- _Document segment_:
►
As data centres become the core of the AI economy, their greatest constraint is no longer compute, it’s power. For investors, founders, and operators in Southeast Asia, this convergence of artificial intelligence and energy presents both a bottleneck and a generational opportunity. This is our view from The Radical Fund: the next frontier of digital progress will come from climate-aligned infrastructure that fuses intelligence with power.

Over the following sections, we explore:

  • The challenge: How exponential data and compute demand are colliding with the physical limits of energy systems
  • The shift: Why efficiency alone is no longer enough, and how system-level innovation is reshaping the data centre model
  • The regional lens: Why Southeast Asia, with billions in FDI and a fast-digitising economy, is uniquely positioned to lead this transition
  • The opportunity: Where investors and founders can enable scalable solutions in cooling, compute, energy integration, and grid resilience

Digital abundance meets physical constraint

Artificial intelligence is redefining the boundaries of computation, data, and productivity. Yet behind every model, every query, and every algorithm sits a data centre consuming colossal amounts of power. Global data centre demand is projected to more than double by 2030, rivaling Japan’s total annual electricity use. The infrastructure built to enable the digital economy is colliding with the physical limits of energy systems that were designed for a different century.
◄
- _Given data_:
►
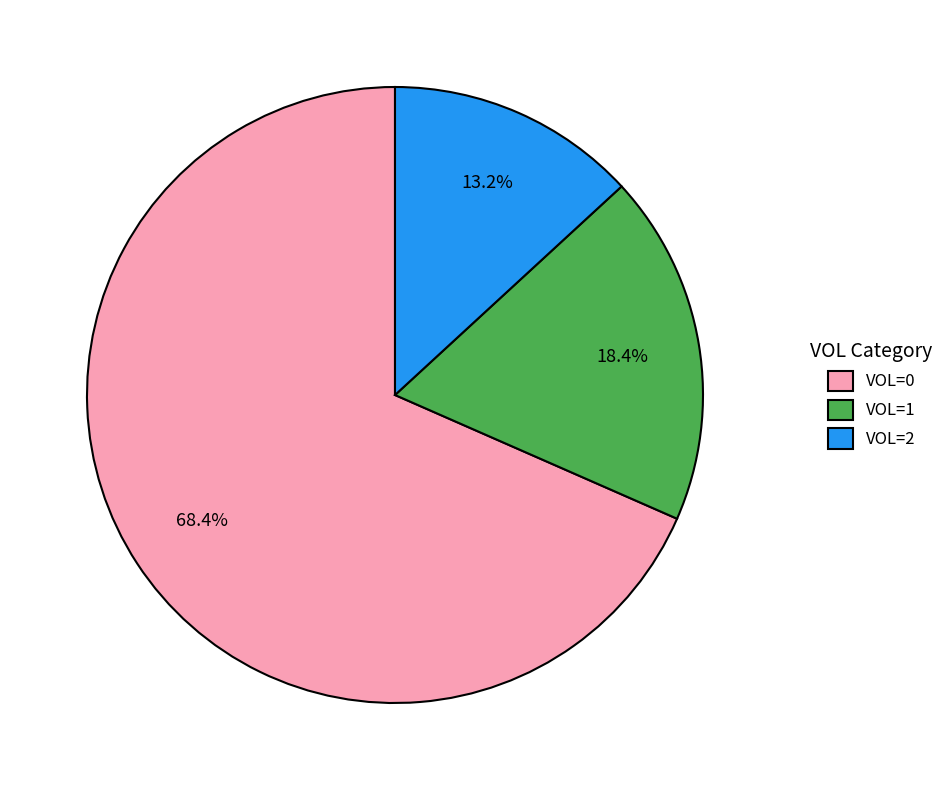

Is there a majority slice in this chart?

Yes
◄
- _Task instructions_:
A. Please translate this sentence from the piece on data centers and power into Spanish: "Artificial intelligence is redefining the boundaries of computation, data, and productivity."
B. According to the piece on data centers and power, why is the infrastructure behind the digital economy colliding with the physical limits of energy systems? Answer in one to three sentences.
C. In the piece on data centers and power, swap "Southeast Asia" for "Latin America" in everything from "As data centres" down to "intelligence with power.".

- _Results_:
A. La inteligencia artificial está redefiniendo los límites de la computación, los datos y la productividad.

B. Every AI model, query, and algorithm depends on a data center that consumes colossal amounts of power, and global data center demand is projected to more than double by 2030, rivaling Japan's total annual electricity use. The energy systems meeting this demand were designed for a different century.

C.
As data centres become the core of the AI economy, their greatest constraint is no longer compute, it’s power. For investors, founders, and operators in Latin America, this convergence of artificial intelligence and energy presents both a bottleneck and a generational opportunity. This is our view from The Radical Fund: the next frontier of digital progress will come from climate-aligned infrastructure that fuses intelligence with power.